A prototype chip, named LDRD-SOI-1, has been obtained in 2007 in a 0.15µm Fully Depleted (FD) SOI technology. In the chip, some single transistor test structures are implemented, including both I/O and core transistors (n-type and p-type).
The thick buried oxide (200nm) is expected to be sensitive to ionizing doses, which lead to positive charge trapping and consequently to an increase of the top-gate leakage current. This effect is even larger for the kind of structures we are studying. In fact, when a depletion voltage is applied to the detector, a strong electrical field is present inside the BOX. When exposed to ionizing radiation, electron-hole pairs are created inside the thick oxide. Due to the presence of the electrical field, these charges are immediately separated and do not recombine. This greatly increases the amount positive charge which is trapped throughout the BOX. The total dose damage is hence expected to be strongly dependent on the substrate voltage.

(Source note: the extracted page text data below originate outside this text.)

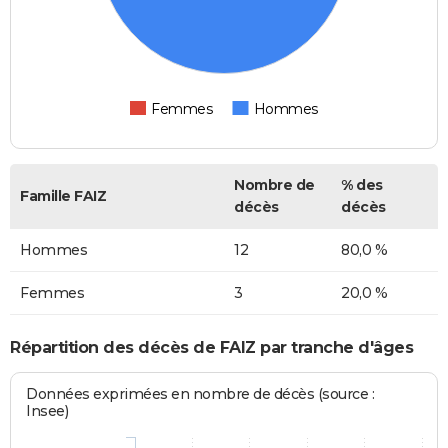
Femmes
Hommes
Nombre de
% des
Famille FAIZ
décès
décès
Hommes
12
80,0 %
Femmes
3
20,0 %
Répartition des décès de FAIZ par tranche d'âges
Données exprimées en nombre de décès (source :
Insee)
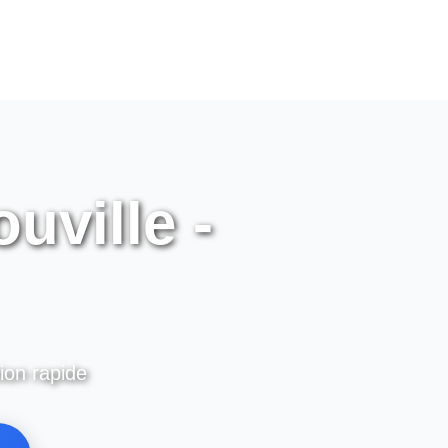
uville -
tion rapide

The test structures were characterized as regards their tolerance to total dose effects, by measuring the Ids-Vgs curves of each transistor before and after irradiation with X-ray photons. The irradiations were performed with the transistors in the worst-case bias conditions. A first chip was irradiated with a dose of 15krad (SiO2), in one single step. The substrate bias was Vsub = 40V, to maximize the number of electron-hole pairs escaping recombination. A second chip was irradiated up to a dose of 54krad(SiO2) with the same transistors bias conditions, but applying a Vsub = 10V (a typical operative value for the substrate bias of the pixel detector).
On the same dose given to the transistor, the two bias voltages induce two different damages: while the irradiation with Vsub =10V increments the leakage current less than one order of magnitude, the same dose given with Vsub =40V during irradiation induces an increase of the leakage current of a factor 104. The positive charge trapped inside the buried oxide in the first irradiation (Vsub = 40V) is sufficient to invert the back-channel interface, which forms a conducting path between the source and the drain and leads to a huge increase of the leakage current (the transistor is “ON” state even without any voltage applied to the gate).
Further investigation on the substrate bias conditions are planned for a 0.20µm FD SOI technology of the same producer, which was used for the development of the second prototype chip (LDRD-SOI-2). Also the effects of different dose rates will be addressed to.